*THE DATA*.
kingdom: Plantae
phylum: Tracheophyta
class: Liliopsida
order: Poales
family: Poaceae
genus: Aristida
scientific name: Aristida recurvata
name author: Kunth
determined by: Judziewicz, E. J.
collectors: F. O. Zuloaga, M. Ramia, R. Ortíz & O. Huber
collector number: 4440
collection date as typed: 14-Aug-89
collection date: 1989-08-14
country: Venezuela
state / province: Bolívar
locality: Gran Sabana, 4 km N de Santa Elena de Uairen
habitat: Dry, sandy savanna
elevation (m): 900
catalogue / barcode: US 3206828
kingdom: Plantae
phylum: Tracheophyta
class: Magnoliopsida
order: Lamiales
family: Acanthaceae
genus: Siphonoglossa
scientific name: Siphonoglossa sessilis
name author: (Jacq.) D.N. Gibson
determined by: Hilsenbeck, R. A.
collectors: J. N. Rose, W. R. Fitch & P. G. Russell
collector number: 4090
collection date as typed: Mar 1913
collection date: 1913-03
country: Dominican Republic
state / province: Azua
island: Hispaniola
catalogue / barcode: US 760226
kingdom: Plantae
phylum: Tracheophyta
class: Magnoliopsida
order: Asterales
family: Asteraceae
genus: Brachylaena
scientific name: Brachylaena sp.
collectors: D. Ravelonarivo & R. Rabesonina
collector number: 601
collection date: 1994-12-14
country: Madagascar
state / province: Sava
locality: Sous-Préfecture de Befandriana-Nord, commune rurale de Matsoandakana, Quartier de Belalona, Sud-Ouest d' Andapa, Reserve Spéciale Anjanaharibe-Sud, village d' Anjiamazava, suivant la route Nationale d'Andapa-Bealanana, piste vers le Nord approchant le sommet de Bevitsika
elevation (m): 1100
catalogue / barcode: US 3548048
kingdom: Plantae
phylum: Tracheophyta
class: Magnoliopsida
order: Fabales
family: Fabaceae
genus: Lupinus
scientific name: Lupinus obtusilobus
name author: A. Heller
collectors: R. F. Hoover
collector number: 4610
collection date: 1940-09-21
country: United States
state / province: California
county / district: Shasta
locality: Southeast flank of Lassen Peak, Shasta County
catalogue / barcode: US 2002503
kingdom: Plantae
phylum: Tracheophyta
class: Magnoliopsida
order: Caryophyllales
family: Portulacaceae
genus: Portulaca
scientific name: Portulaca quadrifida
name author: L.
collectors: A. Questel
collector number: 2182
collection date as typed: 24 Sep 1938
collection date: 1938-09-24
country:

*TASK DESCRIPTION*. Please find every line above that contains the string "author" and copy each one. Case counts.

*WORKED ANSWER*.
name author: Kunth
name author: (Jacq.) D.N. Gibson
name author: A. Heller
name author: L.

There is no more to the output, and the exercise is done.